One possibility that comes to mind is to create a special Unix user foo
(for example), with minimal privileges, make foo
the owner of both the application's executable and the passphrase file, set the permissions of the passphrase file to 0400 (i.e. accessible only to foo
, and only for reading), and then set the setuid bit of the application's executable. In this way, whenever the application runs, it would run as foo
, and therefore would have read-access to the passphrase file, but this file would still remain inaccessible to any other unprivileged user.
This scheme is only as strong as the security of a standard Unix filesystem. In particular, anyone with root privileges can access the passphrase file directly.
Now, setuid applications are notoriously difficult to implement properly.

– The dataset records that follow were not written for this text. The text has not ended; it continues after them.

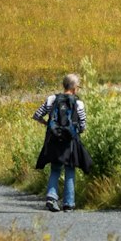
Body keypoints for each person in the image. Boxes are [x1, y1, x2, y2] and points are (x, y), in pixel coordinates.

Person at [32, 73, 90, 211]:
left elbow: (37, 115)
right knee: (70, 170)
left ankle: (51, 198)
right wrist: (74, 132)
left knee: (55, 168)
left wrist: (47, 124)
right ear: (75, 87)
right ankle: (69, 204)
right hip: (70, 142)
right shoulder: (78, 103)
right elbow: (83, 125)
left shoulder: (52, 99)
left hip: (54, 139)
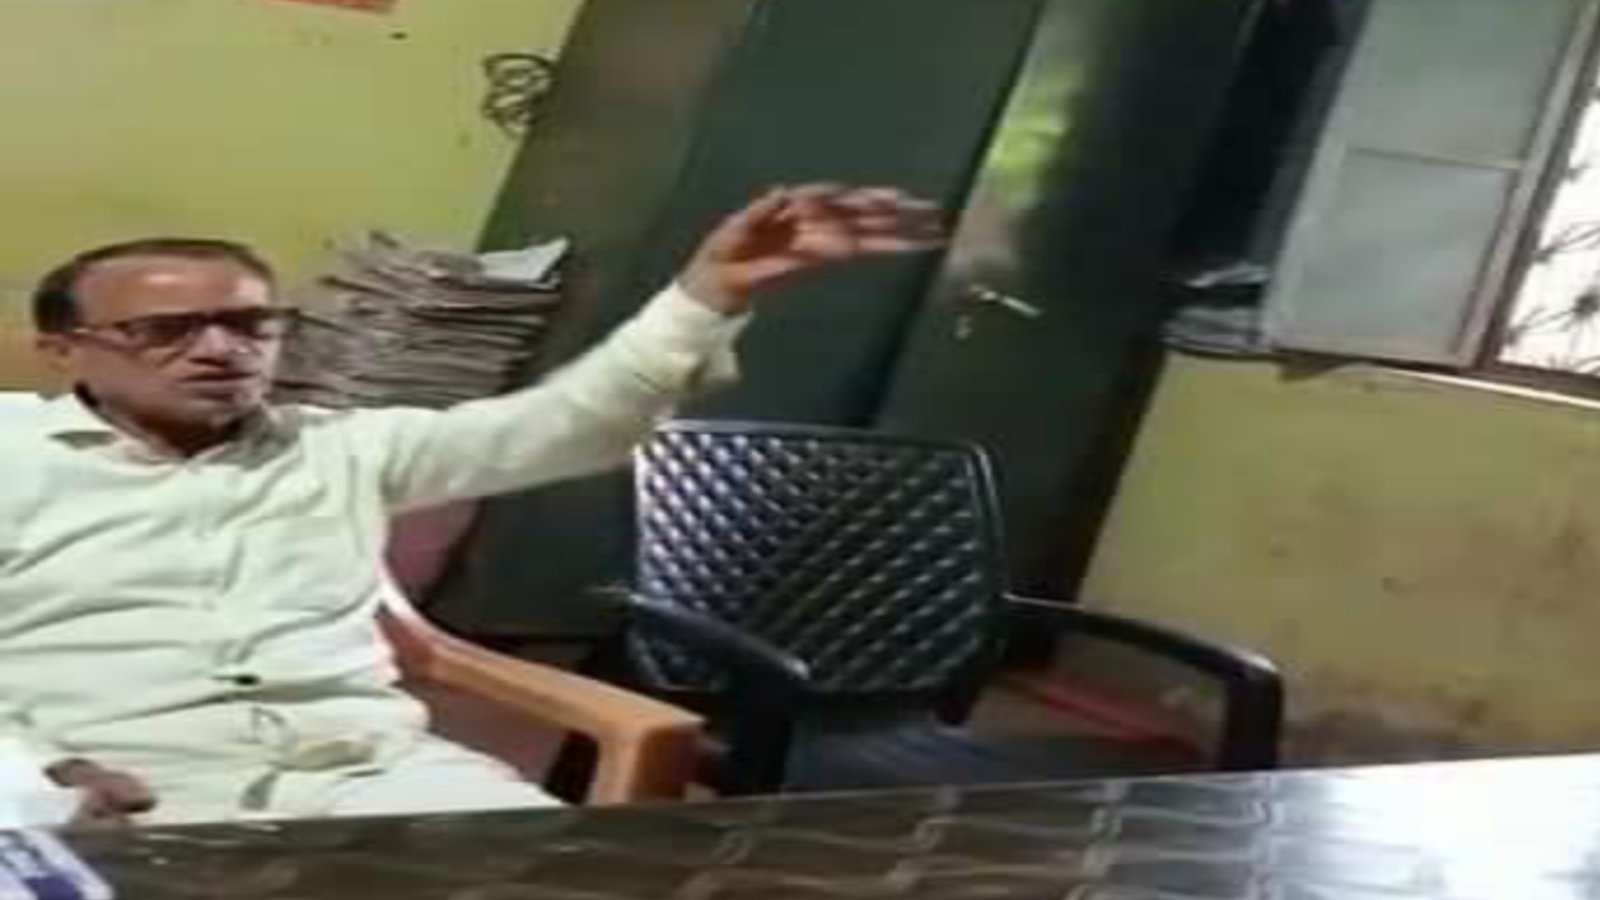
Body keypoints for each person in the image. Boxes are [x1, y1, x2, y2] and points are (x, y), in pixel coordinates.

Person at [3, 184, 942, 826]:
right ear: (64, 350)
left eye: (250, 323)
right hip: (114, 785)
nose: (220, 349)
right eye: (164, 330)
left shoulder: (345, 445)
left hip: (369, 778)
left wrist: (706, 295)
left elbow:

Therefore, I would like to know of other architectures for achieving the same goal, and that may be easier to implement.
(NB: even though I have tagged this question with [unix] and [linux], I am not looking for strategies that depend on Linux/Unix-specific features, like the setuid feature described above. All I require of a candidate architecture is that it be easily implementable under Linux.)
1 In case it matters, this passphrase is to be used for symmetric cryptography.